Before, businesses or homeowners could be fined for a false alarm call. Now that fine could go to the alarm company, Maxwell said.
But some Cornwall businesses worry that with the move, their monthly rates from alarm companies could increase.
"I have not heard anything about rates changing," said Patrick Straw, Executive Director of the Canadian Security Association, a not-for-profit which represents the security industry across Canada.
"Most of the monitoring stations were already implementing themselves for the same reason, either two-step, where two sensors had to go off for an alarm, and then they had to phone the premises just to verify it," Straw said.

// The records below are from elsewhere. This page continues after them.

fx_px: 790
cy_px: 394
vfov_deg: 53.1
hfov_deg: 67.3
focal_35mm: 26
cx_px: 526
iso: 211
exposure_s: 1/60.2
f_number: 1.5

"It was to their advantage to make the efficiency of alarm response a lot higher," he added.
Straw says with all the new technology now available, it's much easier to confirm an alarm call.
"It's just good business," he said. "You have happy customers if they don't have false alarms and good companies install good equipment, a big thing is making sure that the end users are trained property."

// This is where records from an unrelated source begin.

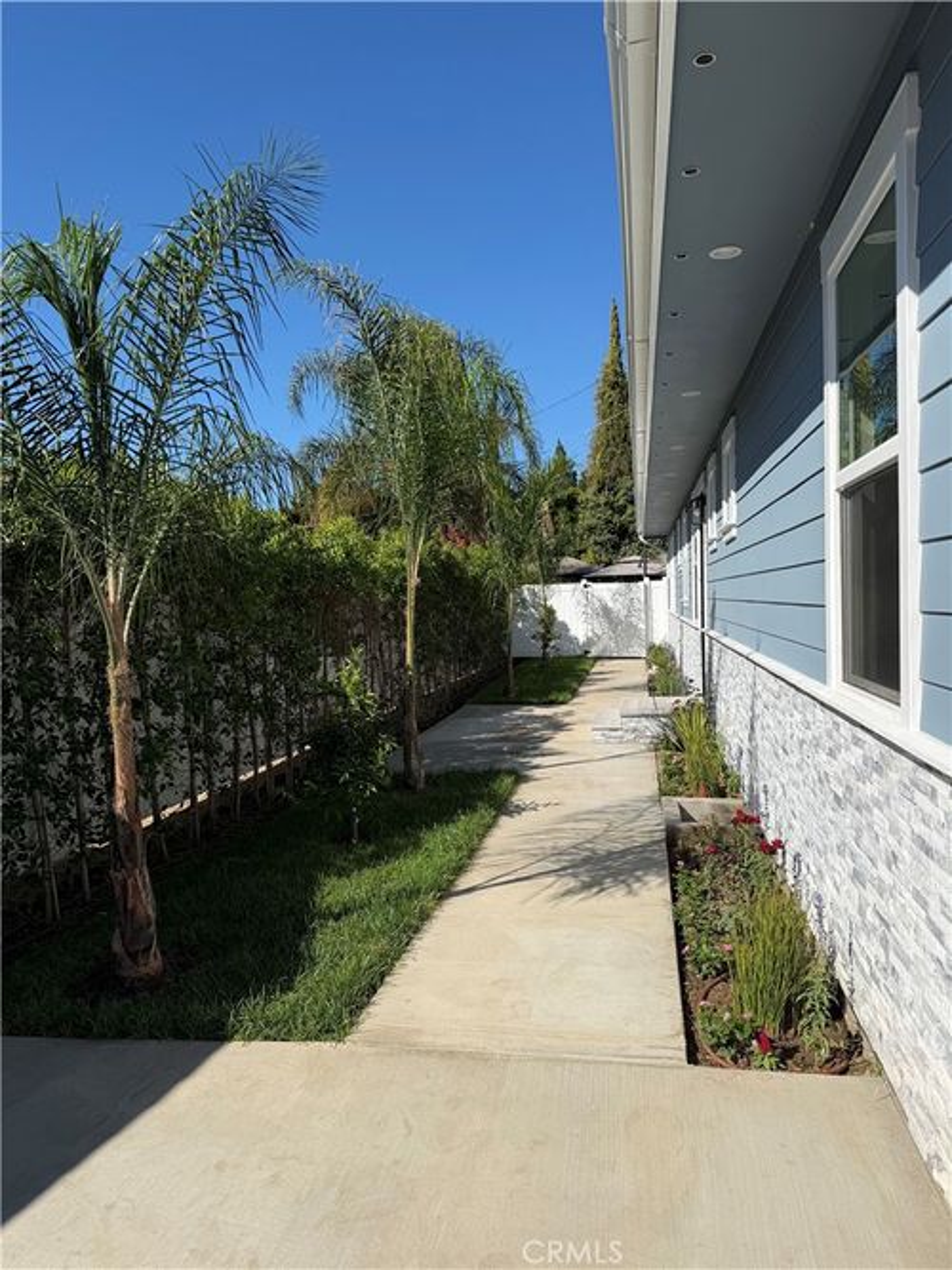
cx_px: 476
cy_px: 635
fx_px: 880
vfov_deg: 71.6
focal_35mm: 24
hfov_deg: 56.8
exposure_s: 1/6173
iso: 80
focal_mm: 6.76
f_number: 1.78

VARP has been used in other major cities for years, including the Greater Toronto Area, Hamilton, London and Sudbury.
"For the mass majority of alarm systems in businesses and homes, we completely support it," Straw said. "We work very closely with the police services because reducing false alarms is their reason for them doing it, and it's something that we also try very hard to accomplish."
"We try as much as possible to screen the potential of an actual alarm before it even goes to the police service," he added.
"I do believe it's a win for the business owners," added Maxwell. "I believe it frees up resources for a response for their needs as well."
"The taxpayers are better served by the reallocation of those resources into proactive policing, proactive traffic enforcement, community safety," he said. "I think that's what the community expects from us."